Site icon Turkish Minute

Azerbaijan hosts joint drills with Turkey near Armenia: ministry

Nagorno-Karabakh

An Azeri serviceman stands at a former Armenian separatist’s military position in the village of Mukhtar (Muxtar) retaken recently by Azeri troops, during an Azeri government organized media trip, in Azerbaijan's controlled region of Nagorno-Karabakh, on October 3, 2023. The city of Stepanakert is seen on the background. (Photo by EMMANUEL DUNAND / AFP)

Azerbaijan’s defense ministry said on Monday it had begun joint drills with its ally Turkey near the border with Armenia, weeks after Baku recaptured Nagorno-Karabakh from Armenian separatists, Agence France-Presse reported.

Azerbaijan last month took control of the long-disputed region in a 24-hour offensive that ended decades of Armenian separatist rule.

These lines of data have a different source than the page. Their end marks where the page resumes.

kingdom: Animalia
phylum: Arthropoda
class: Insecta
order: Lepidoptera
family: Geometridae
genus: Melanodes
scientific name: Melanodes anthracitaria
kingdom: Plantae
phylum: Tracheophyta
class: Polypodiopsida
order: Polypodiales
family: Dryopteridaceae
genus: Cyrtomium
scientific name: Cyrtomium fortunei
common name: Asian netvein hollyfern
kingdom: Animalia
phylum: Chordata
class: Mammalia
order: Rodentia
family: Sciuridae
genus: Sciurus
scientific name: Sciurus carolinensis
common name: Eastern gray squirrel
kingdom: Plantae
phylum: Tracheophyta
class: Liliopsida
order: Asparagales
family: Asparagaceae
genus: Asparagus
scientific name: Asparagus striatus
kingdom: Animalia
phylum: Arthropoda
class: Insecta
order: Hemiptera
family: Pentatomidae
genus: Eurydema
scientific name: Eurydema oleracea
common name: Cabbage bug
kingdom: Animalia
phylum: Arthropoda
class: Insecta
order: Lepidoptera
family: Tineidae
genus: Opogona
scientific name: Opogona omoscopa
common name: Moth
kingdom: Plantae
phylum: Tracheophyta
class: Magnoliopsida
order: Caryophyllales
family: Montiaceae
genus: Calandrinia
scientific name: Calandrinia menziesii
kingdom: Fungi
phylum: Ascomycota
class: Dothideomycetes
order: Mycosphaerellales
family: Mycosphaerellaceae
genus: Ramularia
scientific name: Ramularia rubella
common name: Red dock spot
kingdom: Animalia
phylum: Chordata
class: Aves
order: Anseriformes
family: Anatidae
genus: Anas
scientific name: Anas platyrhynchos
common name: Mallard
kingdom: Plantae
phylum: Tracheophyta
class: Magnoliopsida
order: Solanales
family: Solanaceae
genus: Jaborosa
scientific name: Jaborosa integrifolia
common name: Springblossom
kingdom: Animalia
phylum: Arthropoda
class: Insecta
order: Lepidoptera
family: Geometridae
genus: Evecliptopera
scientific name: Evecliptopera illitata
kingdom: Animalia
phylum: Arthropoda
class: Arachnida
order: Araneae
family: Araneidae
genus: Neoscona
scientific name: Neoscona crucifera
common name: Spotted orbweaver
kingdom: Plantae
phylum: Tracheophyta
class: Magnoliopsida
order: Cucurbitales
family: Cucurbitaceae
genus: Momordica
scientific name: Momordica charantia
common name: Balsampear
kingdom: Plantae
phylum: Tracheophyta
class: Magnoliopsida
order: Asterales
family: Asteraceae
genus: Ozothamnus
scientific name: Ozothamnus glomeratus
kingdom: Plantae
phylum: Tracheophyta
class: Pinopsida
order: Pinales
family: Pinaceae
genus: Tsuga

The ministry said “up to 3,000” troops would take part in the tactical drills held in capital Baku, the Nakhichevan exclave between Iran and Armenia, as well as territories retaken from Armenian separatists.

The exercises — dubbed “Mustafa Kemal Atatürk 2023” — involve dozens of artillery weapons and aviation.

Baku said they were aimed at “ensuring combat interoperability” between the allies.

The drills came as Azerbaijan, Armenia, Turkey, Iran and Russia were set to send their foreign ministers to hold talks in Tehran in a diplomatic format initiated by Moscow in 2020 — after Baku and Yerevan went to war over Karabakh.

The talks are seen as Moscow’s attempt to reduce growing Western influence in a region it has long considered as its backyard.

The European Union and United States have in recent years taken a lead role in mediating a peace agreement between Armenia and Azerbaijan.

Russia, which has traditionally mediated the conflict, has seen its role diminished since being focused on its invasion of Ukraine.

Azerbaijan’s Armenian-populated enclave of Karabakh was at the center of two wars between the Caucasus arch-foe neighbors — in 2020 and in the 1990s.

On Sept. 19, Azerbaijan launched a lightning offensive against Armenian separatist forces.

After less than a day of fighting, separatist authorities agreed to lay down arms and reintegrate with Azerbaijan.

Almost all of Nagorno-Karabakh’s ethnic Armenian population — some 100,000 people — fled for Armenia after the offensive, sparking a refugee crisis.